Nanotechnology could unlock safer cancer treatments

A team of researchers at the University of Alberta is developing a set of advanced nanotechnology particles that could one day replace radiation and chemotherapy as a cancer treatment.

The miniscule nanoparticles, about 100 times smaller than the width of a human hair, have the ability to deliver genetic material and medicines to targeted cells.

Dr Jie Chen, an associate professor of electrical engineering with a focus in biomedical nanotechnology, patented the particles, called M-nanodarts, in November 2008.

“I got interested in this research because I think this is the next wave of technology. People live longer, and they want a better quality of life. Because nano is small [...] nano as a medicine for diagnosis and improving treatments is very promising,” Chen said.

Depending on what type of disease is being targeted, different types of organic matter are bound with the M-nanodots, which are then injected to the specific area and triggered by ultrasound waves.

“The particle itself is dumb, only sensitive to the ultrasound. So in order to target it to a specific tumor, you need to bind it with bio-molecules,” Chen said.

“Right now we are working on binding it with a hormone for instance, which could be used to treat breast cancer.”

Unlike radiation, the ultrasound waves that trigger a reaction in the particles aren’t harmful to surrounding cells.

“The ultrasound will generate these microbubbles [...] When the bubble bursts, it will get the chemicals to damage the [cancer] cell membrane,” he said.

The chemical portion of the treatment is the organic matter attached to the technology.

“There’s a special bamboo that grows in China and Japan. On this bamboo there is a fungi, this fungi is sensitive to ultrasound,” Chen said.

So far, others in the research community are wary of possible side effects because the particles don’t break down and can disrupt functions in other parts of the body.
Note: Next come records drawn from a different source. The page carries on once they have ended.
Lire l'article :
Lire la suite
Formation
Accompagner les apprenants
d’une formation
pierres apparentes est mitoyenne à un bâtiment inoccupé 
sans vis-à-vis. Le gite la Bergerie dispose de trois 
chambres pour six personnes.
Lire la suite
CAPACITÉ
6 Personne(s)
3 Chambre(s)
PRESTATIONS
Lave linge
However, Chen is optimistic that continued tests will demonstrate the strategy to be safe.

“We didn’t do a systematic study yet for the toxicity. But what we’re thinking about is, this particle is a natural product, it probably will deposit in the body,” Chen explained. “What are the side effects? We’ll need to wait and see. We did the mice study [and] it was okay.”

If animal trials continue to be successful, testing the treatment on humans could begin as early as this fall. However, due to the lengthy approval process, Chen estimates widespread use taking about six to ten years.

The application of Chen’s gene delivery particles is not limited to cancer alone. Magnetic forces can be used to pull the M-nanodarts, carrying specific genes, into the nuclei of modified stem cells. They can be grown in a lab for later transplant into a patient.

Diseases such as hepatitis, Alzheimer’s, Parkinson’s, and cystic fibrosis could possibly all be treated with the tiny particles.